Le regard de l'homme de la mer - car c'était un marin, cela ne trompait pas - demeuré aigu en dépit des ans, fixa dans le lointain un point grossissant : «Encore un marchand des îles de l'Amérique faisant voiles vers Bordeaux», murmura-t-il pour lui-même. Savait-il en fait combien de fois il lui était arrivé - parti de la fière cité et descendant la “Rivière de Bordeaux” devenue fleuve puis mer - de prendre son vent là-bas au Pas des Asnes, au large de Cordouan, depuis l'an 1767, sous Louis XV, qui le vit mousse de 15 ans sur le Marquis de Peynier, destination Guadeloupe, et 45 ans plus tard, sous l'Empire, officier sur le corsaire l'Auguste ! Les souvenirs remontent par bouffées à la mémoire : presqu'un demi-siècle à la mer, tour à tour sur les vaisseaux du roi, les navires au commerce hauturier vers les îles d'Amérique, et enfin les corsaires de la République et de l'Empire : le Sans-Souci, le Bordelais, le Décidé, l'Auguste. Deux d'entre eux, capturés, ne l’avaient-ils pas envoyé croupir sur les pontons anglais ?
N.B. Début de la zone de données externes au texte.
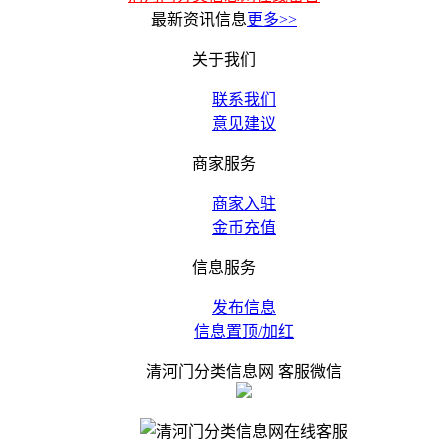
最新资讯信息
更多>>
关于我们
联系我们
意见建议
商家服务
商家入驻
金币充值
信息服务
发布信息
信息置顶/加红
清河门分类信息网 客服微信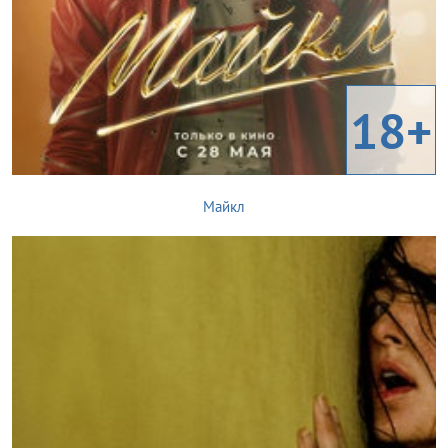
18+
Майкл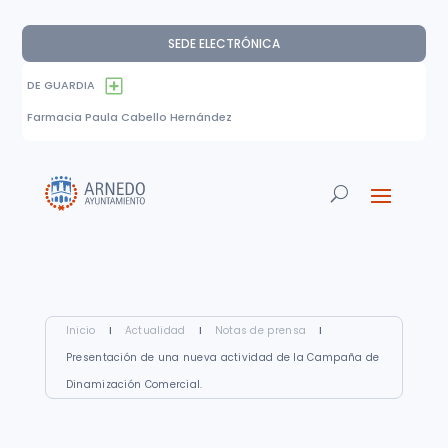
SEDE ELECTRÓNICA
DE GUARDIA
Farmacia Paula Cabello Hernández
Inicio
I
Actualidad
I
Notas de prensa
I
Presentación de una nueva actividad de la Campaña de
Dinamización Comercial.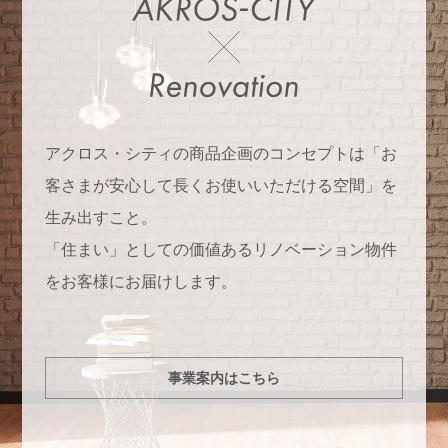
アクロス・シティの商品企画のコンセプトは「お
客さまが安心して長くお使いいただける空間」を
生み出すこと。
「住まい」としての価値あるリノベーション物件
をお客様にお届けします。
事業案内はこちら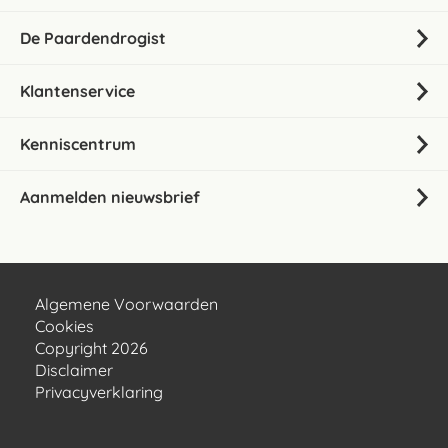
De Paardendrogist
Klantenservice
Kenniscentrum
Aanmelden nieuwsbrief
Algemene Voorwaarden
Cookies
Copyright 2026
Disclaimer
Privacyverklaring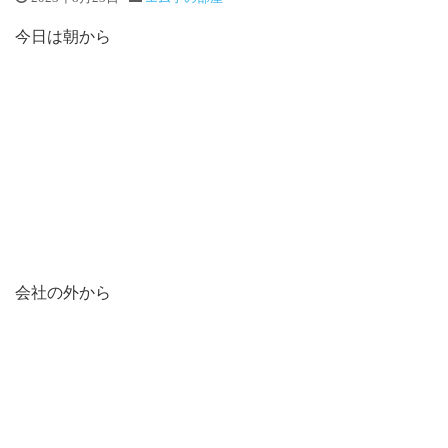
今日は朝から
会社の外から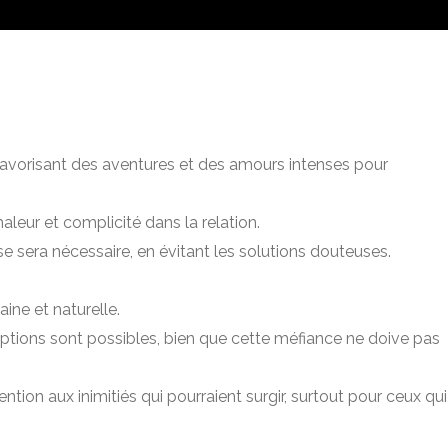
 favorisant des aventures et des amours intenses pour
aleur et complicité dans la relation.
use sera nécessaire, en évitant les solutions douteuses.
aine et naturelle.
ptions sont possibles, bien que cette méfiance ne doive pas
ntion aux inimitiés qui pourraient surgir, surtout pour ceux qui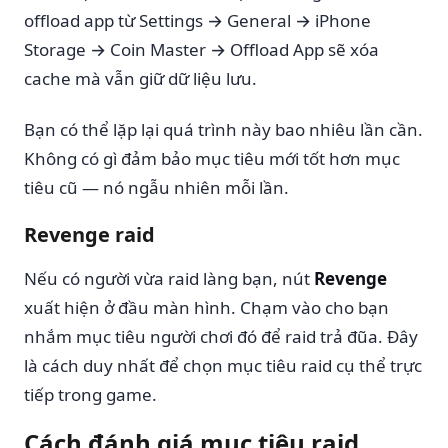
offload app từ Settings → General → iPhone
Storage → Coin Master → Offload App sẽ xóa
cache mà vẫn giữ dữ liệu lưu.
Bạn có thể lặp lại quá trình này bao nhiêu lần cần.
Không có gì đảm bảo mục tiêu mới tốt hơn mục
tiêu cũ — nó ngẫu nhiên mỗi lần.
Revenge raid
Nếu có người vừa raid làng bạn, nút
Revenge
xuất hiện ở đầu màn hình. Chạm vào cho bạn
nhắm mục tiêu người chơi đó để raid trả đũa. Đây
là cách duy nhất để chọn mục tiêu raid cụ thể trực
tiếp trong game.
Cách đánh giá mục tiêu raid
Car, comment oublier ces tempêtes du bout du monde qui vous mettent le cœur au bord des lèvres ; ces combats meurtriers contre l'Anglais maudit. Les îles d'Amérique, leur côte tant attendue qui se dessine au loin ; l'enchantement des tropiques, leur luxuriance et leurs senteurs. La soif à bord, brûlante, dévorante, la maladie qui si vite vous enfle ou vide le corps. L'abordage en hurlant, tout ce sang sur le pont et les mâts qui s'abattent en écrasant les hommes. Le repos à l'escale, les fruits dont on se bâfre en débarquant aux îles ; les belles mulâtresses accueillantes et charnues qui ont la peau si douce. Les morts jetés à l'eau et les cris des blessés. L'alizé dans les voiles, le ballet des dauphins à toucher le navire. Les pontons des goddams aux odeurs de sentine avec leur nourriture pourrie refusée par les chiens. Les joyeuses bordées dans les tripots des ports où le vin coule à flot, où l'on peut oublier les jours de détresse, se ressouvenir aussi de tous les bons moments...
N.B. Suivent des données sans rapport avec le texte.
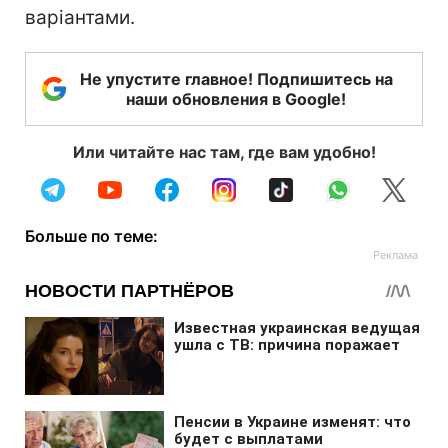
варіантами.
Не упустите главное! Подпишитесь на
наши обновления в Google!
Или читайте нас там, где вам удобно!
Больше по теме: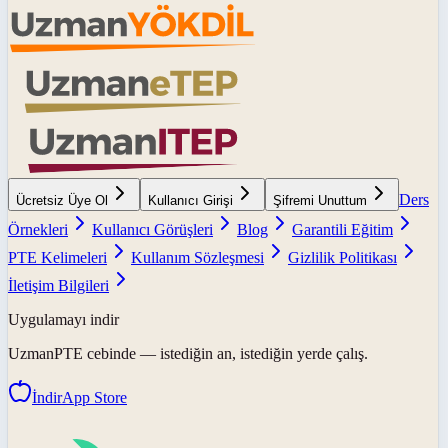
Ders
Ücretsiz Üye Ol
Kullanıcı Girişi
Şifremi Unuttum
Örnekleri
Kullanıcı Görüşleri
Blog
Garantili Eğitim
PTE Kelimeleri
Kullanım Sözleşmesi
Gizlilik Politikası
İletişim Bilgileri
Uygulamayı indir
UzmanPTE
cebinde — istediğin an, istediğin yerde çalış.
İndir
App Store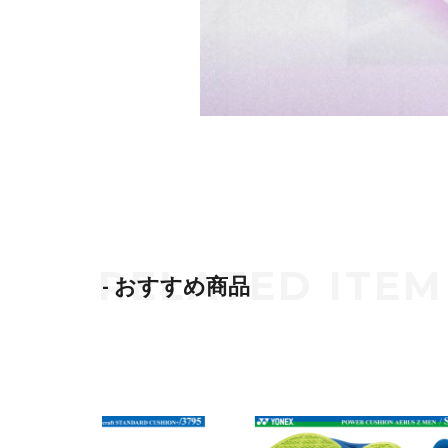
- おすすめ商品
C'est un extraordinaire kaléidoscope d'images qui se bousculent, se chevauchent et envahissent la pensée de l'homme aux tempes blanchies : « Ma vie, c'est toute ma vie ». Secoué d'un frisson, il lève les yeux, et quand le goéland d'un crochet soudain vint le frôler de l'aile, s'il avait su lire au passage les mots laissés au bord des lèvres, il aurait emporté ce message : « Monte, bel oiseau des mers, monte au plus haut si tu le peux ; va dire à ceux qui m'ont précédé pour leur dernière croisière -mon père et mon fils- l'un et l'autre Guillaume, comme moi, l'un et l'autre marins, comme moi, que je m'apprête à mon tour à jeter l'ancre et les retrouver au port de l'éternité. Que ma barque sera chargée, comme il se doit, du meilleur vin de ma vigne, le vin des retrouvailles qui ne s'achèvent jamais ».
Bernard Sebileau
Ce texte est extrait du livre de B. Sebileau, Nous étions trois marins de Blaye, Imp. Tessier, Saint-Hilaire-de-Riez, 1993.